Japan had no style. They had only uniforms and guidelines for what to wear, rigidly structured by social class, and enforceable by law.
In 1947, Japan was introduced to jazz and rock and roll for the first time on GI radio. Tall, healthy American soldiers strolled inland from naval ports in blue jeans. It was a stark contrast to the post-war depression and it was a window into a freedom and energy that the archipelago had never known - a confidence that many craved to emulate.
Pairs of denim jeans began appearing at black market stalls. It was the beginning of Japan’s obsession.
By the 50’s and 60’s, Japan was importing denim to resell. Homegrown Japanese denim manufacturers sprung up, emulating western styles with labels like Big John and Edwin. But Levi’s were the most coveted. The real deal.
But starting in the late 60’s, American manufacturing began to move overseas and the quality suffered. The general American consumer, happy with the low price tag was unaware, but the Japanese began to notice.
By the 80’s, there was an unseen army of Japanese collectors scouring flea markets, thrift stores, and rummage sales for 50’s and 60’s denim. Armed with denim field guides, millions of pairs were quietly shipped back to Japan and sold in boutique vintage shops, reaching an unsustainable fervor - pairs routinely pulling in thousands of dollars apiece.

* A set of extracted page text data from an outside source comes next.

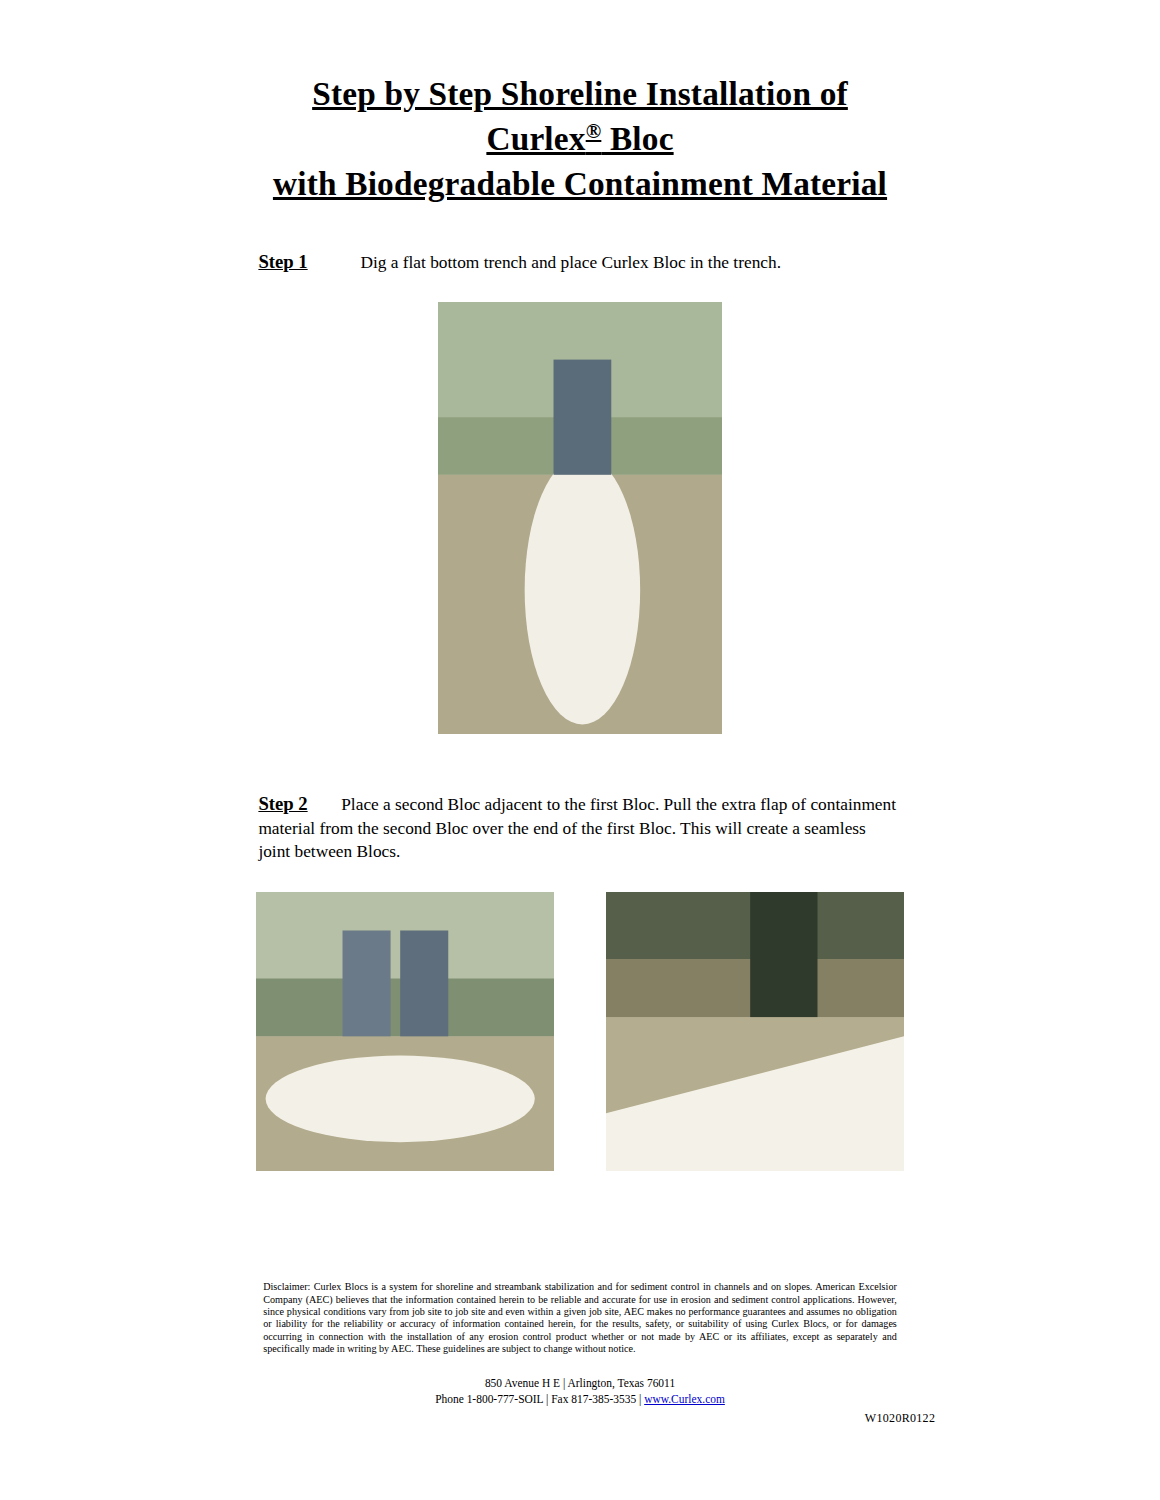Step by Step Shoreline Installation of Curlex® Bloc
with Biodegradable Containment Material
Step 1 Dig a flat bottom trench and place Curlex Bloc in the trench.
Step 2 Place a second Bloc adjacent to the first Bloc. Pull the extra flap of containment material from the second Bloc over the end of the first Bloc. This will create a seamless joint between Blocs.
Disclaimer: Curlex Blocs is a system for shoreline and streambank stabilization and for sediment control in channels and on slopes. American Excelsior Company (AEC) believes that the information contained herein to be reliable and accurate for use in erosion and sediment control applications. However, since physical conditions vary from job site to job site and even within a given job site, AEC makes no performance guarantees and assumes no obligation or liability for the reliability or accuracy of information contained herein, for the results, safety, or suitability of using Curlex Blocs, or for damages occurring in connection with the installation of any erosion control product whether or not made by AEC or its affiliates, except as separately and specifically made in writing by AEC. These guidelines are subject to change without notice.
850 Avenue H E | Arlington, Texas 76011
Phone 1-800-777-SOIL | Fax 817-385-3535 | www.Curlex.com
W1020R0122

Seeing the change on the horizon, a small society of these vintage denim enthusiasts in and around Osaka got together to discuss the future. The rest of the world was catching on, the flea markets were picked over, and the deep pockets had reached their bottom. The vintage bubble was about to burst, but that change also brought an opportunity.
Nowhere in the world were jeans being produced in the once meaningful way they had been.
Together, the group of men sought to produce denim on their own - a new product, a Japanese product, but one that honored the American heritage of blue jeans - built to last and worn for life.
The brands that emerged are the Osaka 5 - the vanguard of the revitalization of selvedge denim.
One of those men is Mikiharu Tsujita. Having previously worked at Lapine (with Mr. Yamane of Evisu), he wanted to go in a different direction than the rest and in 1992 started Full Count to pursue it. While Evisu developed into a fashion brand and other Osaka 5 members dove deep into the archives of workwear, Tsujita’s interest remained in the decade that married the Machine Age with old world craftsmanship - the period when denim transitioned from its workwear roots to the blue uniform of rebel culture.
Taking to the design table his collection of Levi’s 501XX (1947-1953) leather patch classics, Tsujita determined to figure them out. What was it that made them so much better?
Importing one of the original shuttle looms used by Levi’s in the 60’s solved the problem of correcting the weave, but the magic formula was in the cotton fibers themselves. The significant rise of industrial harvesters in the 50’s had shortened the fiber staples and introduced imperfections that resulted in flatter, weaker jeans with less life. Full Count sought only the original merit.
To solve this, Tsujita scoured the globe and discovered a cotton industry in Zimbabwe, still picked by hand, that preserved the integrity of the fiber. The cotton is very similar to 1940’s American cotton and produces a soft, yet sturdy hand.
Full Count was one of the pioneers to introduce Zimbabwe cotton to the industry, a revolution in the heritage market that is used commonly today. Because the fiber length is thin and long, it is possible to make a more durable, uneven thread with little margin at the seams. The yarn’s clearance leads to a lightness and stretch that’s like a second skin and wicks moisture away.
While most jeans use polyester threads at the seams, Full Count uses only cotton, fading with the jeans. A total of twelve different kinds of yarn are used for each pair to ensure unrivaled durability and comfort. Not pre-shrunk, Full Count jeans are worn-in to individual perfection.
These are jeans that honor the the culture and construction of America’s heritage blue gold.